Seun Adedeji is breaking boundaries as one of the select few young Black leaders in the industry.
At just 27, Adedeji is the founder and CEO of his own cannabis dispensary called Elev8, which is now located in central Massachusetts’s hinterlands. According to a Bloomberg cover story on Adedeji, he is a Nigerian immigrant with only a high school diploma. At 13, he experienced being arrested for doing the very thing he is doing now – feeling marijuana.
The cannabis industry is dominated by white business owners, while people of color are still serving time for crimes that are now legal. Adedeji says he wants to do his part by making sure Black people specifically become a part of the marijuana industry, saying that he wants to fix system racism inequities. “We need to create generational wealth in the minority community,” he said.
On Nov. 3, Arizona, Montana, New Jersey, and South Dakota will vote on whether or not they’d like to legalize recreational marijuana. Bloomberg reports that some state and city governments have also started social equity programs for marijuana businesses, which would help business owners of color as well as those who have non-violent marijuana convictions who live in areas with disproportionate drug arrests.
Minority Cannabis Business Association estimates that only 200 of the nation’s more than 7,000 licenses dispensaries are Black-owned. And the marijuana industry itself is a $16 billion a year business. Bloomberg reports that it regularly costs $500,000 to $1.5 million to open a dispensary, which sets marginalized groups of people at a disadvantage. In Adedeji’s case, the $1 million he needed for his first Massachusetts shop was gained with the help of a marijuana Industry supplier. They loaned him the money, at 8 percent interest, but also levied a $3 per item fee and made a deal that Adedeji had to buy 70 percent of his product from the lender, writes John Hechinger of Bloomberg.
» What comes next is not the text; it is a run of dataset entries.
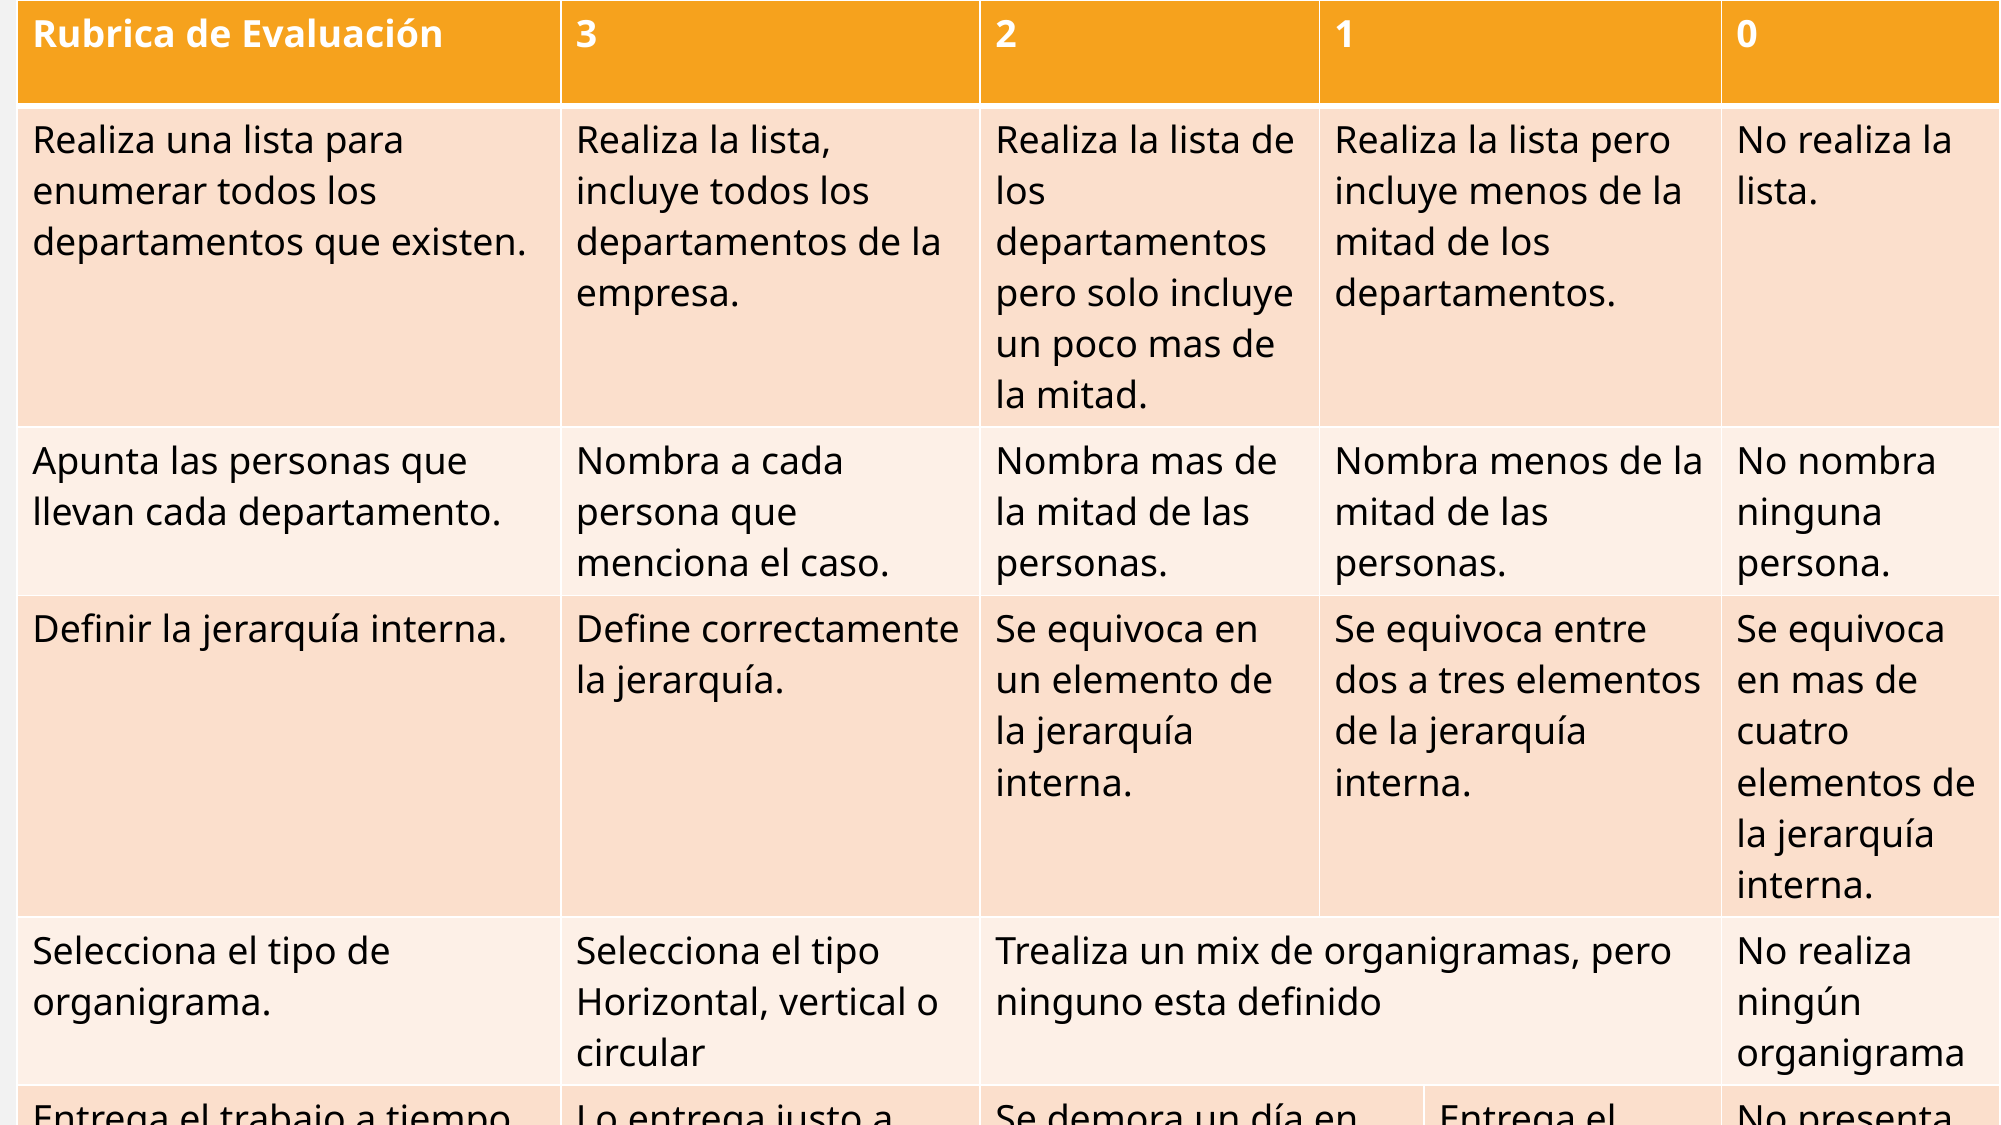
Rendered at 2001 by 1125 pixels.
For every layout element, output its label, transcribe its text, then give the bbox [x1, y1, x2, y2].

table_cell Trealiza un mix de organigramas, pero ninguno esta definido [981, 918, 1721, 1084]
table_cell No presenta el trabajo [1722, 1086, 1999, 1125]
table_cell Entrega el trabajo a tiempo [18, 1086, 560, 1125]
table_header 2 [981, 1, 1319, 103]
table_cell Nombra menos de la mitad de las personas. [1320, 428, 1721, 595]
table_cell Define correctamente la jerarquía. [562, 596, 979, 916]
table_cell Se equivoca en un elemento de la jerarquía interna. [981, 596, 1319, 916]
table_cell No realiza ningún organigrama [1722, 918, 1999, 1084]
table_cell Selecciona el tipo de organigrama. [18, 918, 560, 1084]
table_cell Selecciona el tipo Horizontal, vertical o circular [562, 918, 979, 1084]
table_header Rubrica de Evaluación [18, 1, 560, 103]
table_cell No nombra ninguna persona. [1722, 428, 1999, 595]
table_cell Se equivoca entre dos a tres elementos de la jerarquía interna. [1320, 596, 1721, 916]
table_header 3 [562, 1, 979, 103]
table_header 0 [1722, 1, 1999, 103]
table_cell Definir la jerarquía interna. [18, 596, 560, 916]
table_cell Realiza la lista pero incluye menos de la mitad de los departamentos. [1320, 109, 1721, 426]
table_cell Se demora un día en entregar el trabajo. [981, 1086, 1423, 1125]
table_cell Se equivoca en mas de cuatro elementos de la jerarquía interna. [1722, 596, 1999, 916]
table_header 1 [1320, 1, 1721, 103]
table_cell Apunta las personas que llevan cada departamento. [18, 428, 560, 595]
table_cell No realiza la lista. [1722, 109, 1999, 426]
table_cell Realiza una lista para enumerar todos los departamentos que existen. [18, 109, 560, 426]
table_cell Lo entrega justo a tiempo. [562, 1086, 979, 1125]
table_cell Realiza la lista de los departamentos pero solo incluye un poco mas de la mitad. [981, 109, 1319, 426]
table_cell Nombra a cada persona que menciona el caso. [562, 428, 979, 595]
table_cell Realiza la lista, incluye todos los departamentos de la empresa. [562, 109, 979, 426]
table_cell Entrega el trabajo con la actividad realizada a medias. [1425, 1086, 1721, 1125]
table_cell Nombra mas de la mitad de las personas. [981, 428, 1319, 595]
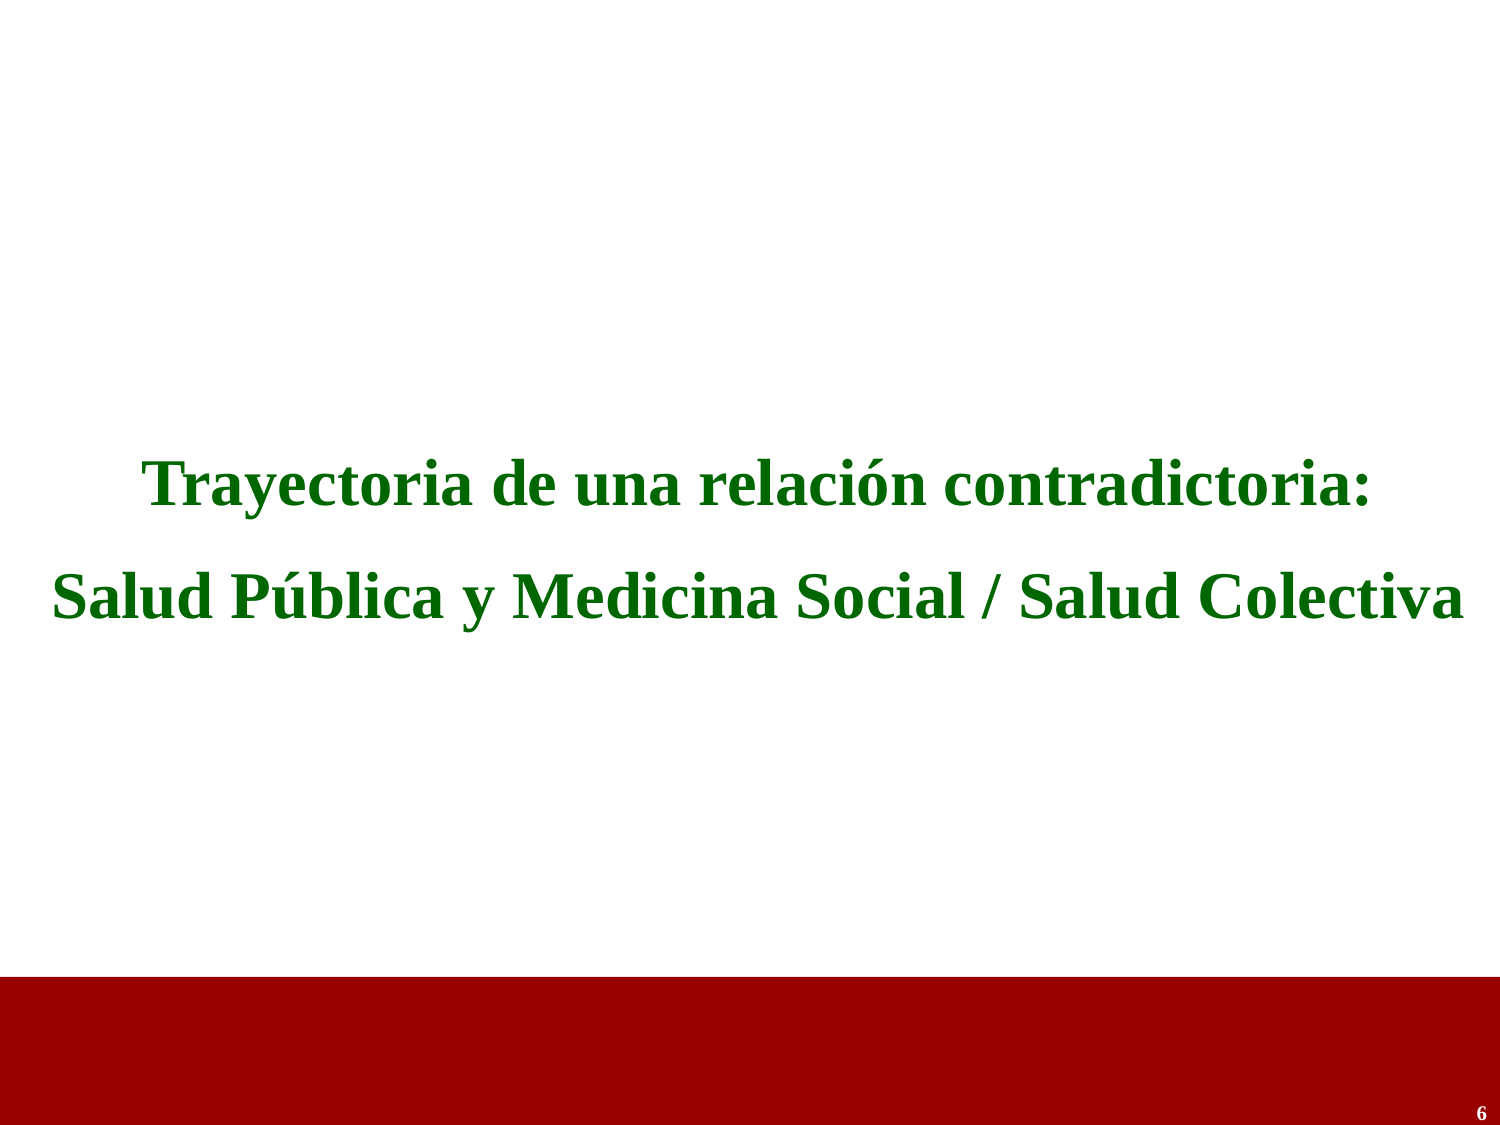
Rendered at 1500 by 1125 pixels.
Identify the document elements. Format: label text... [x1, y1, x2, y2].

text_box Trayectoria de una relación contradictoria: Salud Pública y Medicina Social / Salud Colectiva [17, 431, 1500, 640]
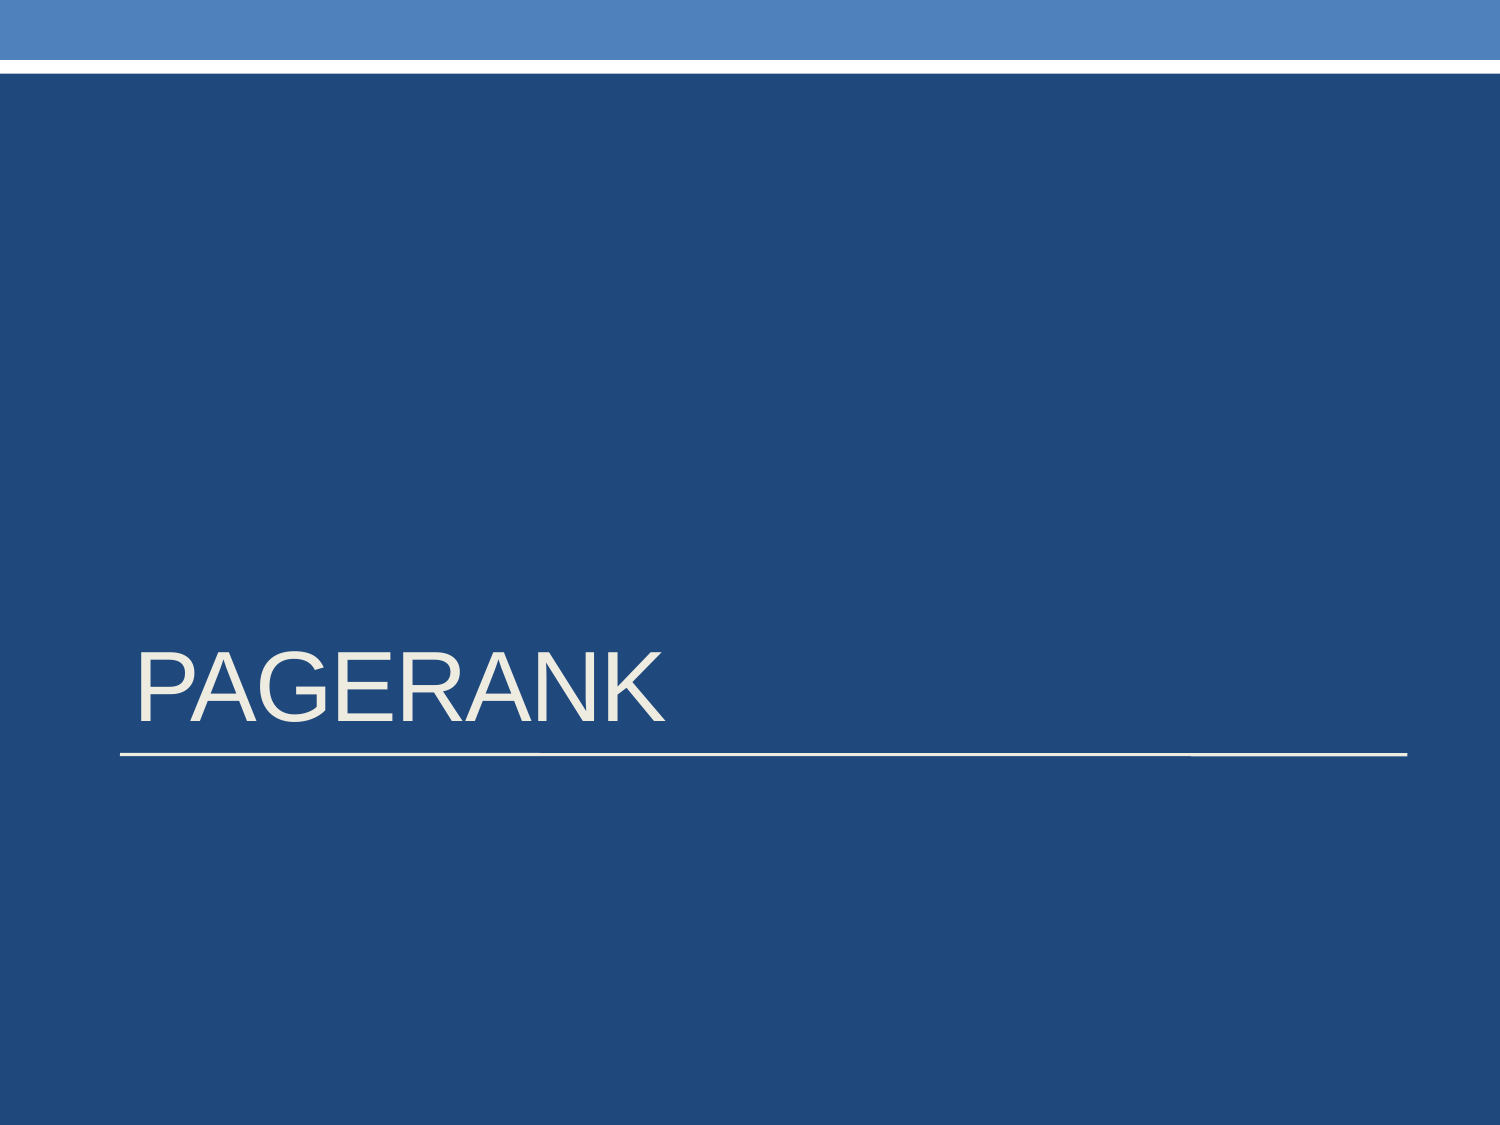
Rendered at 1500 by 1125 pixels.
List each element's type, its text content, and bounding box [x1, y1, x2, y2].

title PAGERANK [118, 387, 1394, 749]
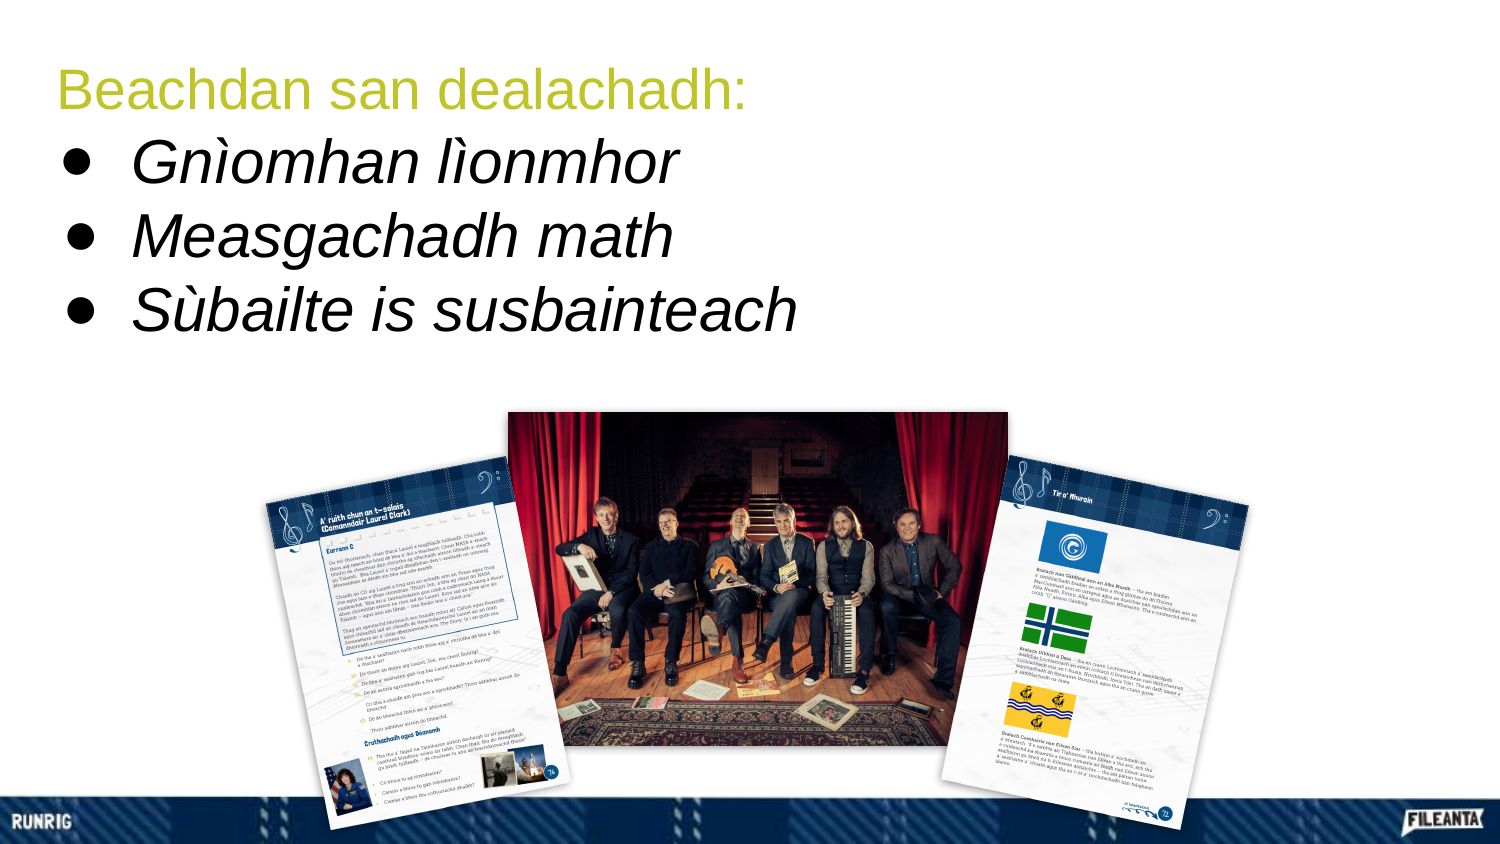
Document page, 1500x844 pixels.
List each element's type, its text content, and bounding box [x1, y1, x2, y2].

title Beachdan san dealachadh: Gnìomhan lìonmhor Measgachadh math Sùbailte is susbainteach [40, 0, 1434, 456]
picture [0, 0, 1500, 844]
Adedeji opened his first dispensary in Eugene, Ore. and then chose Massachusetts as his next dispensary location because it had a less saturated market. After that, he moved to Boston and got licenses to operate three dispensaries in the state. The first is in Anthol, where he paid $50,000 to buy his latest building that used to be a gas station.
The name of Adedeji’s dispensary Elev8 has two meanings: to get high and the effort to push forward the legalization movement’s social equity mission.